The world as we know today has 7 continents. But this was not the scene some 300 million years ago.
The entire landmass of the Earth was joined into one supercontinent - Pangea. Around 200 million years ago, this landmass began to break up. It split into two parts - Laurasia and Gondwana.
Gradually, the Laurasia split into Europe, Asia, and North America and the Gondwana split into Africa, Antarctica, South America and Australia. But recent research suggests that there was a fifth part of the Gondwana too.
According to latest reports, scientists have discovered the fifth continent born out of the Gondwanaland and they have named it as Greater Adria.
According to a study published last week, a landmass the size of Greenland was pushed underneath Southern Europe about 100 million years ago.
It took us almost 100 millions years to discover this continent because most of it was submerged under water.
Later, when its top part was scraped off, the rest of the continent became the foundation of most of the mountain ranges in present Europe.
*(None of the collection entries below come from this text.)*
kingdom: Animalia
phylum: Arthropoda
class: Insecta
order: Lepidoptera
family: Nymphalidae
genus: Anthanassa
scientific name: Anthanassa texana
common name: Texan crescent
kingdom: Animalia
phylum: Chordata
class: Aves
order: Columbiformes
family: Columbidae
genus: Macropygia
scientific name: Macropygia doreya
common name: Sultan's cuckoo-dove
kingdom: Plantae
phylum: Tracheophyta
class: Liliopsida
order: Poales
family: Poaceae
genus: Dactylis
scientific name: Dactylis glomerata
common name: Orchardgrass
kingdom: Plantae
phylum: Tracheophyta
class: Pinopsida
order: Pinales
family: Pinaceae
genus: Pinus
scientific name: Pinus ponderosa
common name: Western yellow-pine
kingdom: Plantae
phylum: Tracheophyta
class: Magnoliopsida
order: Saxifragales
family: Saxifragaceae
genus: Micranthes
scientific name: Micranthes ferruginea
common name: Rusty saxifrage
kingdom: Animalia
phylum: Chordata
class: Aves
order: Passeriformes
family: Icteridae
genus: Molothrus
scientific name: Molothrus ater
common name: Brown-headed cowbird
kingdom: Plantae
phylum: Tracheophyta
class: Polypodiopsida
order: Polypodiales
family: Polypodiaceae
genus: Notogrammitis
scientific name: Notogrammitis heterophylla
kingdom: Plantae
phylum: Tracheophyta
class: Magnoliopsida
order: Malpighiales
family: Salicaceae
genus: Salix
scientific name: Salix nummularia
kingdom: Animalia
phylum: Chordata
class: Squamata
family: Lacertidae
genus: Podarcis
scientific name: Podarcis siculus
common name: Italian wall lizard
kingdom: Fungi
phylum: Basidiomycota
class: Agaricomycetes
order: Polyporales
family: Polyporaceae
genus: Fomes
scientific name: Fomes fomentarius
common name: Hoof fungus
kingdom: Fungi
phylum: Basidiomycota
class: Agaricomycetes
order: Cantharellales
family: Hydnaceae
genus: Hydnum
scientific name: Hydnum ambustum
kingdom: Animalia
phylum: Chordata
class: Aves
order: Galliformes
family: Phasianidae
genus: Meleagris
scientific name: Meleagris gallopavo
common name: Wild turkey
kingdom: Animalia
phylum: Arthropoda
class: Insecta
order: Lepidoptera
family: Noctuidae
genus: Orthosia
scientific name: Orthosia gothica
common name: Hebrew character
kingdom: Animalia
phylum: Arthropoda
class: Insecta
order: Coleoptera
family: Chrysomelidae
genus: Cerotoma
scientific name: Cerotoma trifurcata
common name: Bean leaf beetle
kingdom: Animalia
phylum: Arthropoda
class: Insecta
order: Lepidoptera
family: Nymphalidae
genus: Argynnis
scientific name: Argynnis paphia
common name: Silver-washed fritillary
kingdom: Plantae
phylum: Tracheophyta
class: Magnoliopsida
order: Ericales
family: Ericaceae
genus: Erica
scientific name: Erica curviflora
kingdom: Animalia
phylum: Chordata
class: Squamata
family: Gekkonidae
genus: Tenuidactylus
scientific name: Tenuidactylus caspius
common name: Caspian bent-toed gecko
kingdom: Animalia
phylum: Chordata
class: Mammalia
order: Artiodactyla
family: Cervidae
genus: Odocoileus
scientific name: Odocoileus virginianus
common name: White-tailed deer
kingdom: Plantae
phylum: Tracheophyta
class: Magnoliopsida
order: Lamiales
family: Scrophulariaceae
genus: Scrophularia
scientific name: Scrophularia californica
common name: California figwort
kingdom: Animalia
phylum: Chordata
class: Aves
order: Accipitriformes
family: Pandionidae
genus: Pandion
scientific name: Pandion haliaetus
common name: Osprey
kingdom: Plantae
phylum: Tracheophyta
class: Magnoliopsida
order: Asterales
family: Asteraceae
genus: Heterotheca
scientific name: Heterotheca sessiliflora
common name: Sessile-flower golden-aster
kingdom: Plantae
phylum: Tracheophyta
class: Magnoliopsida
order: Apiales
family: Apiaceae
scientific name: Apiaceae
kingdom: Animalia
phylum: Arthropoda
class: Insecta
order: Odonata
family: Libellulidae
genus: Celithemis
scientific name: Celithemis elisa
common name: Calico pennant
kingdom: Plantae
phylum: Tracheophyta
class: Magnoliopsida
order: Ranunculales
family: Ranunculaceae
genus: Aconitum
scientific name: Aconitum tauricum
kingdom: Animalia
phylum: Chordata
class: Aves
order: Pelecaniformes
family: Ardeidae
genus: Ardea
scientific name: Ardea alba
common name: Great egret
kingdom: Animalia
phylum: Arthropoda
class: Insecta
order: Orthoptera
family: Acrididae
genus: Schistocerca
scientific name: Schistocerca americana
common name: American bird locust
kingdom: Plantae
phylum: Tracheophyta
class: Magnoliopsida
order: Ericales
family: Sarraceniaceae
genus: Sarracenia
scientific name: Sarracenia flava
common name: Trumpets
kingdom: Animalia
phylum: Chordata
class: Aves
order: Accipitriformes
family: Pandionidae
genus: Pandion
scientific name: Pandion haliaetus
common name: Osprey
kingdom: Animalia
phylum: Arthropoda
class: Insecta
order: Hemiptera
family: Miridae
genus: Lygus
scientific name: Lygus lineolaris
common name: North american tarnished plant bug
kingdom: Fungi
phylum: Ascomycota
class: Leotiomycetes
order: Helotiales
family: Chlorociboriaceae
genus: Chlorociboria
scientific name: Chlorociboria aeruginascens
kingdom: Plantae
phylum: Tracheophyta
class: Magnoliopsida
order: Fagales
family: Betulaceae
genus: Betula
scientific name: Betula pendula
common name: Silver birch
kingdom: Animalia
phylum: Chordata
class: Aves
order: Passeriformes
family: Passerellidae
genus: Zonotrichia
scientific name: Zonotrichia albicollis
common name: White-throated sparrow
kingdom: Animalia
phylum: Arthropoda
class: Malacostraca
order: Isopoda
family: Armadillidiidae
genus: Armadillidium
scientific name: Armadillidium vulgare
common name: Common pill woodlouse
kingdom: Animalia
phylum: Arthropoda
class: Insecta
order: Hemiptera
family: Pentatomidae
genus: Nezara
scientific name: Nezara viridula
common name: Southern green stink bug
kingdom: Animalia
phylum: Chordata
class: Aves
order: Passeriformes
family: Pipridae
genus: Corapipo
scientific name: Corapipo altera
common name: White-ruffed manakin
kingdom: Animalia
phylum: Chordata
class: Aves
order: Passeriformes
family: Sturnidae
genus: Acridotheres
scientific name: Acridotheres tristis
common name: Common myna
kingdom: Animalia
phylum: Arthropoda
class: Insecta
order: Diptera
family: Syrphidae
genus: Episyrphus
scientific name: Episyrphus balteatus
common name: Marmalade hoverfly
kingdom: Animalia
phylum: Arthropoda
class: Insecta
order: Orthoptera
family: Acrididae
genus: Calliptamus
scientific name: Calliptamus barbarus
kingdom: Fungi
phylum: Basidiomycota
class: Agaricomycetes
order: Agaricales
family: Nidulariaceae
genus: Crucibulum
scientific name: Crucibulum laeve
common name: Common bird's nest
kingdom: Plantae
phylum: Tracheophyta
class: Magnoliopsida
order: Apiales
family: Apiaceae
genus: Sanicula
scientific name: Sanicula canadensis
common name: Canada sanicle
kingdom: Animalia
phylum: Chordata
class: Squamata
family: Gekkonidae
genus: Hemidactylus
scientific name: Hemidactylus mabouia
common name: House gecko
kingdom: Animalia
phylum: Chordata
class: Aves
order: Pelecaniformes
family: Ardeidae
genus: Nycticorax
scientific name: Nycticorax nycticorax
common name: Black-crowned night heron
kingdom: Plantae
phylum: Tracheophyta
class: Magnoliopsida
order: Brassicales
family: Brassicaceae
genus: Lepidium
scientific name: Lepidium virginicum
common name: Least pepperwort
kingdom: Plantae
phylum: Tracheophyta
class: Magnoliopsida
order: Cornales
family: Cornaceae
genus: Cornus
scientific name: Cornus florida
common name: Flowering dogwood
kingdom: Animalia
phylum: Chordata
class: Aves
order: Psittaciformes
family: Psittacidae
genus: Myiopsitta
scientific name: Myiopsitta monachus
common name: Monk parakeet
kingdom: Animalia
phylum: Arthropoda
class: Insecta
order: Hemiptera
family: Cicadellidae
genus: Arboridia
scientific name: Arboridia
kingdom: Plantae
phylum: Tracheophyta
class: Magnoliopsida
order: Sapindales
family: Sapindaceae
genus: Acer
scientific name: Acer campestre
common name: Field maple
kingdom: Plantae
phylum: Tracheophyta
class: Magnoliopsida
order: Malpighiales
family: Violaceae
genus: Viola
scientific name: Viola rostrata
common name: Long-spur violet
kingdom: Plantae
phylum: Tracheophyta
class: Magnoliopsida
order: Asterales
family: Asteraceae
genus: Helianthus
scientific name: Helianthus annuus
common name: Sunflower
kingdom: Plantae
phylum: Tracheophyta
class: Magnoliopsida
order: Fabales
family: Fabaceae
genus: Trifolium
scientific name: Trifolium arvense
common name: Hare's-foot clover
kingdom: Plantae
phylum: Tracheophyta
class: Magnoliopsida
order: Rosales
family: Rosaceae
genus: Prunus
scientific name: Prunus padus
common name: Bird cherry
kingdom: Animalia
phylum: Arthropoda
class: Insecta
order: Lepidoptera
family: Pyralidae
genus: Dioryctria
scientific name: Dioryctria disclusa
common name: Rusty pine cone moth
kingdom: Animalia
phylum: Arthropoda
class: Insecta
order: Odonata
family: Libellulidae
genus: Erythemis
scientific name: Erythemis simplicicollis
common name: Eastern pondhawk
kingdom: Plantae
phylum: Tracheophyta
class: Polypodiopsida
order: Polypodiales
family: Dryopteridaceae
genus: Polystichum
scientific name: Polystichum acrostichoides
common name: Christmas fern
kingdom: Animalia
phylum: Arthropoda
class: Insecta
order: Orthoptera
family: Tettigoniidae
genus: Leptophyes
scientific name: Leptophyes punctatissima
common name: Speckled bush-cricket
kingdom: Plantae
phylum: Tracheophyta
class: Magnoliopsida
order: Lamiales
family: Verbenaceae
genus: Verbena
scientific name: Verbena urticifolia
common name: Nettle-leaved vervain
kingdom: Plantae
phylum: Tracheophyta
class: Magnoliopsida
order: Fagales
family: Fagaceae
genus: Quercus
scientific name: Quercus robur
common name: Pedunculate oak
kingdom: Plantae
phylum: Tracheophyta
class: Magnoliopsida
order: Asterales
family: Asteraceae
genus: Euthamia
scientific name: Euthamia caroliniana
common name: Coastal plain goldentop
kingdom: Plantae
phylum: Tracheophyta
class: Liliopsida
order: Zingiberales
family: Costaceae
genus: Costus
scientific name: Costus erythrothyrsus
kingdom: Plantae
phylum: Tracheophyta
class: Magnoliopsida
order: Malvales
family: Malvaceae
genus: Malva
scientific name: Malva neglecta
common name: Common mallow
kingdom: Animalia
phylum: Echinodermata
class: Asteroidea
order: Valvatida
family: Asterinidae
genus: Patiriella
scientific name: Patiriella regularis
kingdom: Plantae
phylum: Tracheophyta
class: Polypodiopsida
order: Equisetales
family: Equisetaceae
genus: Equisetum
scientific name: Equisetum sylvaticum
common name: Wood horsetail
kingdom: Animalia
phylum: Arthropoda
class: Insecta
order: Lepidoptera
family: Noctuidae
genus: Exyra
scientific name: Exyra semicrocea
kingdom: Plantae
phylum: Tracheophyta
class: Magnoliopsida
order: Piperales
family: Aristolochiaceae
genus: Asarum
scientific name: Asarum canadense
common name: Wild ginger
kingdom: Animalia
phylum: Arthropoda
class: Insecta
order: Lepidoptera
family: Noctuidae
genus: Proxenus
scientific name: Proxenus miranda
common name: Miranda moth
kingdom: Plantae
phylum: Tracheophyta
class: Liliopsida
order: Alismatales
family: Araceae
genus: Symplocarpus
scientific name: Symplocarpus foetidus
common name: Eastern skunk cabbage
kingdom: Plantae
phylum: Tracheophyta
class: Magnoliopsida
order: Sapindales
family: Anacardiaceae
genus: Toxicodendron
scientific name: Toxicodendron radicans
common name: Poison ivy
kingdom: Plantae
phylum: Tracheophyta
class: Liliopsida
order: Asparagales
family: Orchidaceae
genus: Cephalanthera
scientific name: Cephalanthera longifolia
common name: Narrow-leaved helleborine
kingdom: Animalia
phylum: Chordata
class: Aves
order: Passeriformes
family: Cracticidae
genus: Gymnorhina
This includes mountain belts of the Apennines, parts of the Alps, the Balkans, Greece and Turkey.
Talking to Business Insider, Douwe van Hinsbergen, the lead author of this study explained how this fifth continent that separated from the Gondwana got shoved underneath Europe. He said:
"Suppose you have a sweater on. As you push your arm under the table, the sweater sleeve stays behind, getting folded and jutting upward. This folded sleeve formed the mountains."
Reconstructions of our planet's geologic history can help countries and companies looking to mine valuable mineral deposits. pic.twitter.com/BkAutu11hQ— Business Insider India🇮🇳 (@BiIndia) September 24, 2019
Experts believe that this study and its findings will open new avenues in exploration of mineral deposits and understanding our earth's geological past.